ANALES DE LA PUBLICIDAD: ¿Por qué se inventaría la televisión?

Desde que tengo uso de razón (hace relativamente poco) siento verdadera fascinación por los inventores. Esta mañana, sin venir a cuento, en el tren, camino del trabajo, echando un vistazo adormilado por la ventana, me he acordado de la historia de uno de los (muchos) padres de la televisión: Philo T. Farnsworth (1906-1971).

Resulta que Philo, según leí en un artículo hace ya bastante tiempo, tuvo la idea de su invento a la temprana edad de catorce años, mientras labraba junto a sus padres un campo de patatas en la granja familiar en un pequeño pueblo de Idaho. El joven Philo no dejaba de fijarse en los surcos paralelos del campo, y se le ocurrió que las imágenes se podían enviar electrónicamente a través del aire de la misma forma, descompuestas en sencillas líneas.

Con 21 años, hizo la primera presentación en sociedad de su invento, todavía rudimentario, ayudado por su esposa y su cuñado, ilusionado y respaldado por inversores asombrados por este nuevo producto y por su capacidad de convicción. A partir de ahí todo fueron dificultades para Farnsworth y su intento de sacar adelante su producto y competir con las grandes compañías, que estaban investigando al mismo tiempo que él –Vladimir Zworkyn le seguía de cerca en sus investigaciones para la RCA—. Al final, el hambre de evolución tecnológica le absorbió; le fue relegando, primero, a un segundo plano, y le dejó, después, en el camino, abocándole al borde de la locura.

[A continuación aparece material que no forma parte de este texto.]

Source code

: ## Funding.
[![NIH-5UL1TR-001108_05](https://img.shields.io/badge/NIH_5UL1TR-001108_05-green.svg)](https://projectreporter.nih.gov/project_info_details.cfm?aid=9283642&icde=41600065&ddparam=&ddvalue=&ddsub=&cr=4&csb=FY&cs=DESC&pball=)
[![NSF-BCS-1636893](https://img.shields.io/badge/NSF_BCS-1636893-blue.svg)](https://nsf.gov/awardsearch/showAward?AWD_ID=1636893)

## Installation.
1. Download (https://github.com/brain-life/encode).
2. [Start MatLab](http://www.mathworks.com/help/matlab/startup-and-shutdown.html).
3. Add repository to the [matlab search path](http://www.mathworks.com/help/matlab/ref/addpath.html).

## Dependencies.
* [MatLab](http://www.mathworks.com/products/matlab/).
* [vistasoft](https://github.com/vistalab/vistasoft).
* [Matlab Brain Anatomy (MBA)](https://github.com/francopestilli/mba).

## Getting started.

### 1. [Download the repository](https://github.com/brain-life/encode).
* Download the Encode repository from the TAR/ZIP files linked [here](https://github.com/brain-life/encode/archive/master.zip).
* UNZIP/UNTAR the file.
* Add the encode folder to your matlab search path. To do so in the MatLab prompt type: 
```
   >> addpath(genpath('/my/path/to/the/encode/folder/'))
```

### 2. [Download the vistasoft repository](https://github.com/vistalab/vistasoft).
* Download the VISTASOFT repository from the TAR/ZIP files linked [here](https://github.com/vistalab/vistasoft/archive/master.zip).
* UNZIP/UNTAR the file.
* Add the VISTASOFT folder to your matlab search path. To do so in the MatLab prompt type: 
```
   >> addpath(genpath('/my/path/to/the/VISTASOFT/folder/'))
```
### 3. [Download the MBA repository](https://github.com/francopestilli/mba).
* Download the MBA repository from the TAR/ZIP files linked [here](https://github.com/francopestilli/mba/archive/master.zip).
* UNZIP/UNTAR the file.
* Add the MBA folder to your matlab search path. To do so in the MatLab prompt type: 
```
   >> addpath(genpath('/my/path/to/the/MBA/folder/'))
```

Se me ha ocurrido recuperar esta historia porque, señoras y señores, estoy harto de los anuncios de televisión, que nos conminan a consumir, consumir, consumir y consumir. El éxito individual, vienen a decir todos los anuncios, sea cual sea el producto, se encuentra en la capacidad de satisfacer una necesidad que se está creando artificialmente. Si nuestro amigo Philo, y otros cuantos, no se hubieran empeñado tanto en que ese invento viera la luz, quizá la publicidad tendría menos posibilidades de llegar con sus garras hasta nosotros. Además, ¿cómo ha contribuido la publicidad al desarrollo del ser humano? (Ojo, desarrollo en el sentido de ser agente de cambio para enriquecer a una especie.) Contesto yo: DE NINGUNA FORMA.

¿Cómo se vivía sin anuncios? Porque antes de que se inventara la TV y se descubrieran sus infinitas posibilidades de alienar e ir conformando la personalidad de millones de consumidores ya había publicidad en otros formatos. Hace ya un par de años, con motivo de alguna celebración del diario ABC en Sevilla cuyo motivo no recuerdo, los simpáticos editores de esta cabecera centenaria recuperaron el primer número que apareció en las calles sevillanas (correspondiente al 12 de octubre de 1929; cada número suelto costaba 10 céntimos de peseta), prepararon un PDF y lo colgaron en Internet.

Obviamente, el periódico tenía anuncios, pero no eran agresivos, en el sentido de que una vez los habías leido no necesitabas una pomada para curar las almorranas para ser feliz. Alguno, incluso, era amable, agradable. “Adiós al verano”, rezaba un anuncio de Heno de Pravia. El dibujo de una mujer (vestida, un pelín asexuada, muy de la época), contaba cómo “ya se van los días soleados y tibios, dejando paso al frío y al viento, tan crueles ambos para los cutis delicados”. ¿Agresivo? Para nada. Visto que es imposible erradicar la publicidad (que permite que se vendan productos que dan muchos, muchos, muchos beneficios a unos señores y puestos de trabajo a la gran masa consumidora) no estaría mal una vuelta a esta publicidad. Hay cosas que no deberían evolucionar tanto.

Ahora, la publicidad taladra nuestras pobrecitas cabezas hasta el punto de intentar convencernos de que si no tomamos ésta o aquella crema anti-almorranas, no somos felices. Lo digo en serio. Desde hace semanas he visto anunciado en televisión un producto anti-almorranas mil veces y me he comprado la famosa crema. Lo más curioso de todo es que me la doy religiosamente... y, curiosamente, nunca he tenido almorranas. ¡Qué necesidades más raras crea la publicidad!